**** Data extract ****

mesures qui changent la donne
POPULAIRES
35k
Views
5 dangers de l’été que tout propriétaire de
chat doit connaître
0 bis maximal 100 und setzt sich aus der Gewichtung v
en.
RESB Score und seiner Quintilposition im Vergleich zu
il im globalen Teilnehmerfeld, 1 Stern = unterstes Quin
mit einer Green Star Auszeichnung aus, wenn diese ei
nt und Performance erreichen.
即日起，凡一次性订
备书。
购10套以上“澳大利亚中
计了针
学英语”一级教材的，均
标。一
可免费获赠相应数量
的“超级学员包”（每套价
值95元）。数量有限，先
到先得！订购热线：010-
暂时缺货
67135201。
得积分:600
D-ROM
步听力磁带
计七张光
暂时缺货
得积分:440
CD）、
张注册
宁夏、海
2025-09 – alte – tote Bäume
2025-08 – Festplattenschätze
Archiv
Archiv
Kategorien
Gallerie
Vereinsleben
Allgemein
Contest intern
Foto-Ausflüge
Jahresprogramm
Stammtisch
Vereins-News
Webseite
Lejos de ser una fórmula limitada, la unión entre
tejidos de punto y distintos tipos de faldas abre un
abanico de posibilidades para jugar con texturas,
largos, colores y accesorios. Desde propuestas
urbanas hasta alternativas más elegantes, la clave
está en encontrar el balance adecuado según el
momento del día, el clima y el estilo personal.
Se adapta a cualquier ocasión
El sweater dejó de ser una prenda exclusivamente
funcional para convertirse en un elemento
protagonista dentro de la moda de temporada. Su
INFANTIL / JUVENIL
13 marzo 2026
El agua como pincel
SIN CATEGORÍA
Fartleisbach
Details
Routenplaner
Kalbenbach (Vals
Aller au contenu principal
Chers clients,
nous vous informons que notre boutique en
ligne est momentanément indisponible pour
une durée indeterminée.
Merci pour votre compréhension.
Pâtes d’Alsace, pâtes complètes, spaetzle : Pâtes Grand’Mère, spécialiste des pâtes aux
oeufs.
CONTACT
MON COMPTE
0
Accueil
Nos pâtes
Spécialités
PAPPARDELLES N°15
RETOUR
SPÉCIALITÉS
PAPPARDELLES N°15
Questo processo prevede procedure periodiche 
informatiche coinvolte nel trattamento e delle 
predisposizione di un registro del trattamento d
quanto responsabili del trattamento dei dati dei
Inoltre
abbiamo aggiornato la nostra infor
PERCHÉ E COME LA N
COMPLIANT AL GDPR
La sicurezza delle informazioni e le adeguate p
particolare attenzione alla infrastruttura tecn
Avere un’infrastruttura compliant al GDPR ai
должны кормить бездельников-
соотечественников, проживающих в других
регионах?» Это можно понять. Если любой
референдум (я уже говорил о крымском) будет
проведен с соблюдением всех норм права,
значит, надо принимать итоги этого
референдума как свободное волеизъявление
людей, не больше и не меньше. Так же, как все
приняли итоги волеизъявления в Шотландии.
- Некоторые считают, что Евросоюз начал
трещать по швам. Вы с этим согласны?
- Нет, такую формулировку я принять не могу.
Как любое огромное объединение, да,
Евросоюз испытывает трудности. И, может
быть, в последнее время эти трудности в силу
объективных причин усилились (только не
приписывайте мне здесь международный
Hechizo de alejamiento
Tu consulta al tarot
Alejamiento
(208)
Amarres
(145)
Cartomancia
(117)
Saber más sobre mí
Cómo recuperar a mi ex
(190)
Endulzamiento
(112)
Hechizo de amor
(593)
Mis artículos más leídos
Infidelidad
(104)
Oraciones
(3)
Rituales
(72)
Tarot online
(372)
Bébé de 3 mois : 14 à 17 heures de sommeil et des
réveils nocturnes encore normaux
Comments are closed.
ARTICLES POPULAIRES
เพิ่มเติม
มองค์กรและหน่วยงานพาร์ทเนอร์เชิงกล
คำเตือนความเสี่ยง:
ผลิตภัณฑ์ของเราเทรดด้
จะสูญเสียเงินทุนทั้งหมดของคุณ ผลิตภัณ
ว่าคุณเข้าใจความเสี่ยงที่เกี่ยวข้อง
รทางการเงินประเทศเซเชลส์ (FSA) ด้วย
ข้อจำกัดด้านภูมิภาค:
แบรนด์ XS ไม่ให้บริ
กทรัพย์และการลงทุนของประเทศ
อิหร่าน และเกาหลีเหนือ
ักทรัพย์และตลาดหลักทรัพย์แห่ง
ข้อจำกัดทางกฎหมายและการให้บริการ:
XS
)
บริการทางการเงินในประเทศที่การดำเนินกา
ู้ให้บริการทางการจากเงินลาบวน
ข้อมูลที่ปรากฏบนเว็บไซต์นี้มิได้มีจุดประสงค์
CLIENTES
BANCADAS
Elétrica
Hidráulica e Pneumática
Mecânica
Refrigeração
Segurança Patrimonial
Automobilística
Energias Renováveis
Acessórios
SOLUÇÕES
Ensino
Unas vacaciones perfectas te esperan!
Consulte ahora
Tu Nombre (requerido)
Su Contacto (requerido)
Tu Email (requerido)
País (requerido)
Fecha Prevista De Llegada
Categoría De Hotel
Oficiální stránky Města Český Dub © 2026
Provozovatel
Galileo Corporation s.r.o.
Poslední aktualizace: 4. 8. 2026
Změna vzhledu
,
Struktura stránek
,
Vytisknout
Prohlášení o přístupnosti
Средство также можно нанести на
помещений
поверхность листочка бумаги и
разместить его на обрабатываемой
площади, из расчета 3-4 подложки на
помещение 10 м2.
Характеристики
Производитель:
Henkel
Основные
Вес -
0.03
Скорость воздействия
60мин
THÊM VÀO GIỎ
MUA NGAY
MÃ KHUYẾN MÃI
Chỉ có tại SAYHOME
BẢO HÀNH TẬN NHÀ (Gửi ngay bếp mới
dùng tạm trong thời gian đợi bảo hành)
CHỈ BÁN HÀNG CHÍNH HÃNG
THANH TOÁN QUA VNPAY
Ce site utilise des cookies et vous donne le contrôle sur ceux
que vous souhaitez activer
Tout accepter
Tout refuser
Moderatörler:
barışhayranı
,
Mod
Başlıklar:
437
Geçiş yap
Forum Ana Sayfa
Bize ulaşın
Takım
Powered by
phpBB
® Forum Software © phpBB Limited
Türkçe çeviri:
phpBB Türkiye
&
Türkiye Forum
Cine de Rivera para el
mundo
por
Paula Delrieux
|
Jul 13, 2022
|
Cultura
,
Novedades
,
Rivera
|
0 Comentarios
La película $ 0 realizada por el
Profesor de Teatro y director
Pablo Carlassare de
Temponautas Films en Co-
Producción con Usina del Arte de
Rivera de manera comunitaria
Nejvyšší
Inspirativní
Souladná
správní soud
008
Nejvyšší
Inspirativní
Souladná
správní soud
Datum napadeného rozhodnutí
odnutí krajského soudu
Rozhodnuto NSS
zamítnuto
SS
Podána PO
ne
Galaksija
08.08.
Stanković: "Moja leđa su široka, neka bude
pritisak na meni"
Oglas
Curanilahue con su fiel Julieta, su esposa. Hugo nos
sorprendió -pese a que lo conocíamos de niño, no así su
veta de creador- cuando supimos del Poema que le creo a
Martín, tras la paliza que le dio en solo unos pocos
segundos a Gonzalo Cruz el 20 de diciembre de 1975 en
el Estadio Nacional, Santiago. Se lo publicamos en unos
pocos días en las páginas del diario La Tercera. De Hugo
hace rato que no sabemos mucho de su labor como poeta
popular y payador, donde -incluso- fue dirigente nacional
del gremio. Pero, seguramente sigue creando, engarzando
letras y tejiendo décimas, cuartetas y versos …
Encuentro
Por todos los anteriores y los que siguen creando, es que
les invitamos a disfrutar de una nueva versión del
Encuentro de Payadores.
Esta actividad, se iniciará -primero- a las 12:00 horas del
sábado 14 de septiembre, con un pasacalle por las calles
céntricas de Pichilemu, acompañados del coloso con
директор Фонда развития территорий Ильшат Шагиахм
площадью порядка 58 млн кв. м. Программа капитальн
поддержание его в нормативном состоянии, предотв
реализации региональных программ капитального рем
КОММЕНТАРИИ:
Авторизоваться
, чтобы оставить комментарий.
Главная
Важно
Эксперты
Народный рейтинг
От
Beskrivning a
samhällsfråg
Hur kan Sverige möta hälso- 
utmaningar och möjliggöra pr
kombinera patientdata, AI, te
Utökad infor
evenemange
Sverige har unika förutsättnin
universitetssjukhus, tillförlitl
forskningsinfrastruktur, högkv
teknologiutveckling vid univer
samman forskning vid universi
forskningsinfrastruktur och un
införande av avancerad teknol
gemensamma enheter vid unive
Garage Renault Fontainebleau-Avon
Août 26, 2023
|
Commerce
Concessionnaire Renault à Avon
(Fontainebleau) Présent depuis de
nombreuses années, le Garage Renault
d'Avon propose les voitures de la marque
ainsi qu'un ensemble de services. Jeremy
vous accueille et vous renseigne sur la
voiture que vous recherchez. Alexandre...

****

● Work order: Copy out each line of the records that holds the string "requerido".

● Result of this exercise:
Tu Nombre (requerido)
Su Contacto (requerido)
Tu Email (requerido)
País (requerido)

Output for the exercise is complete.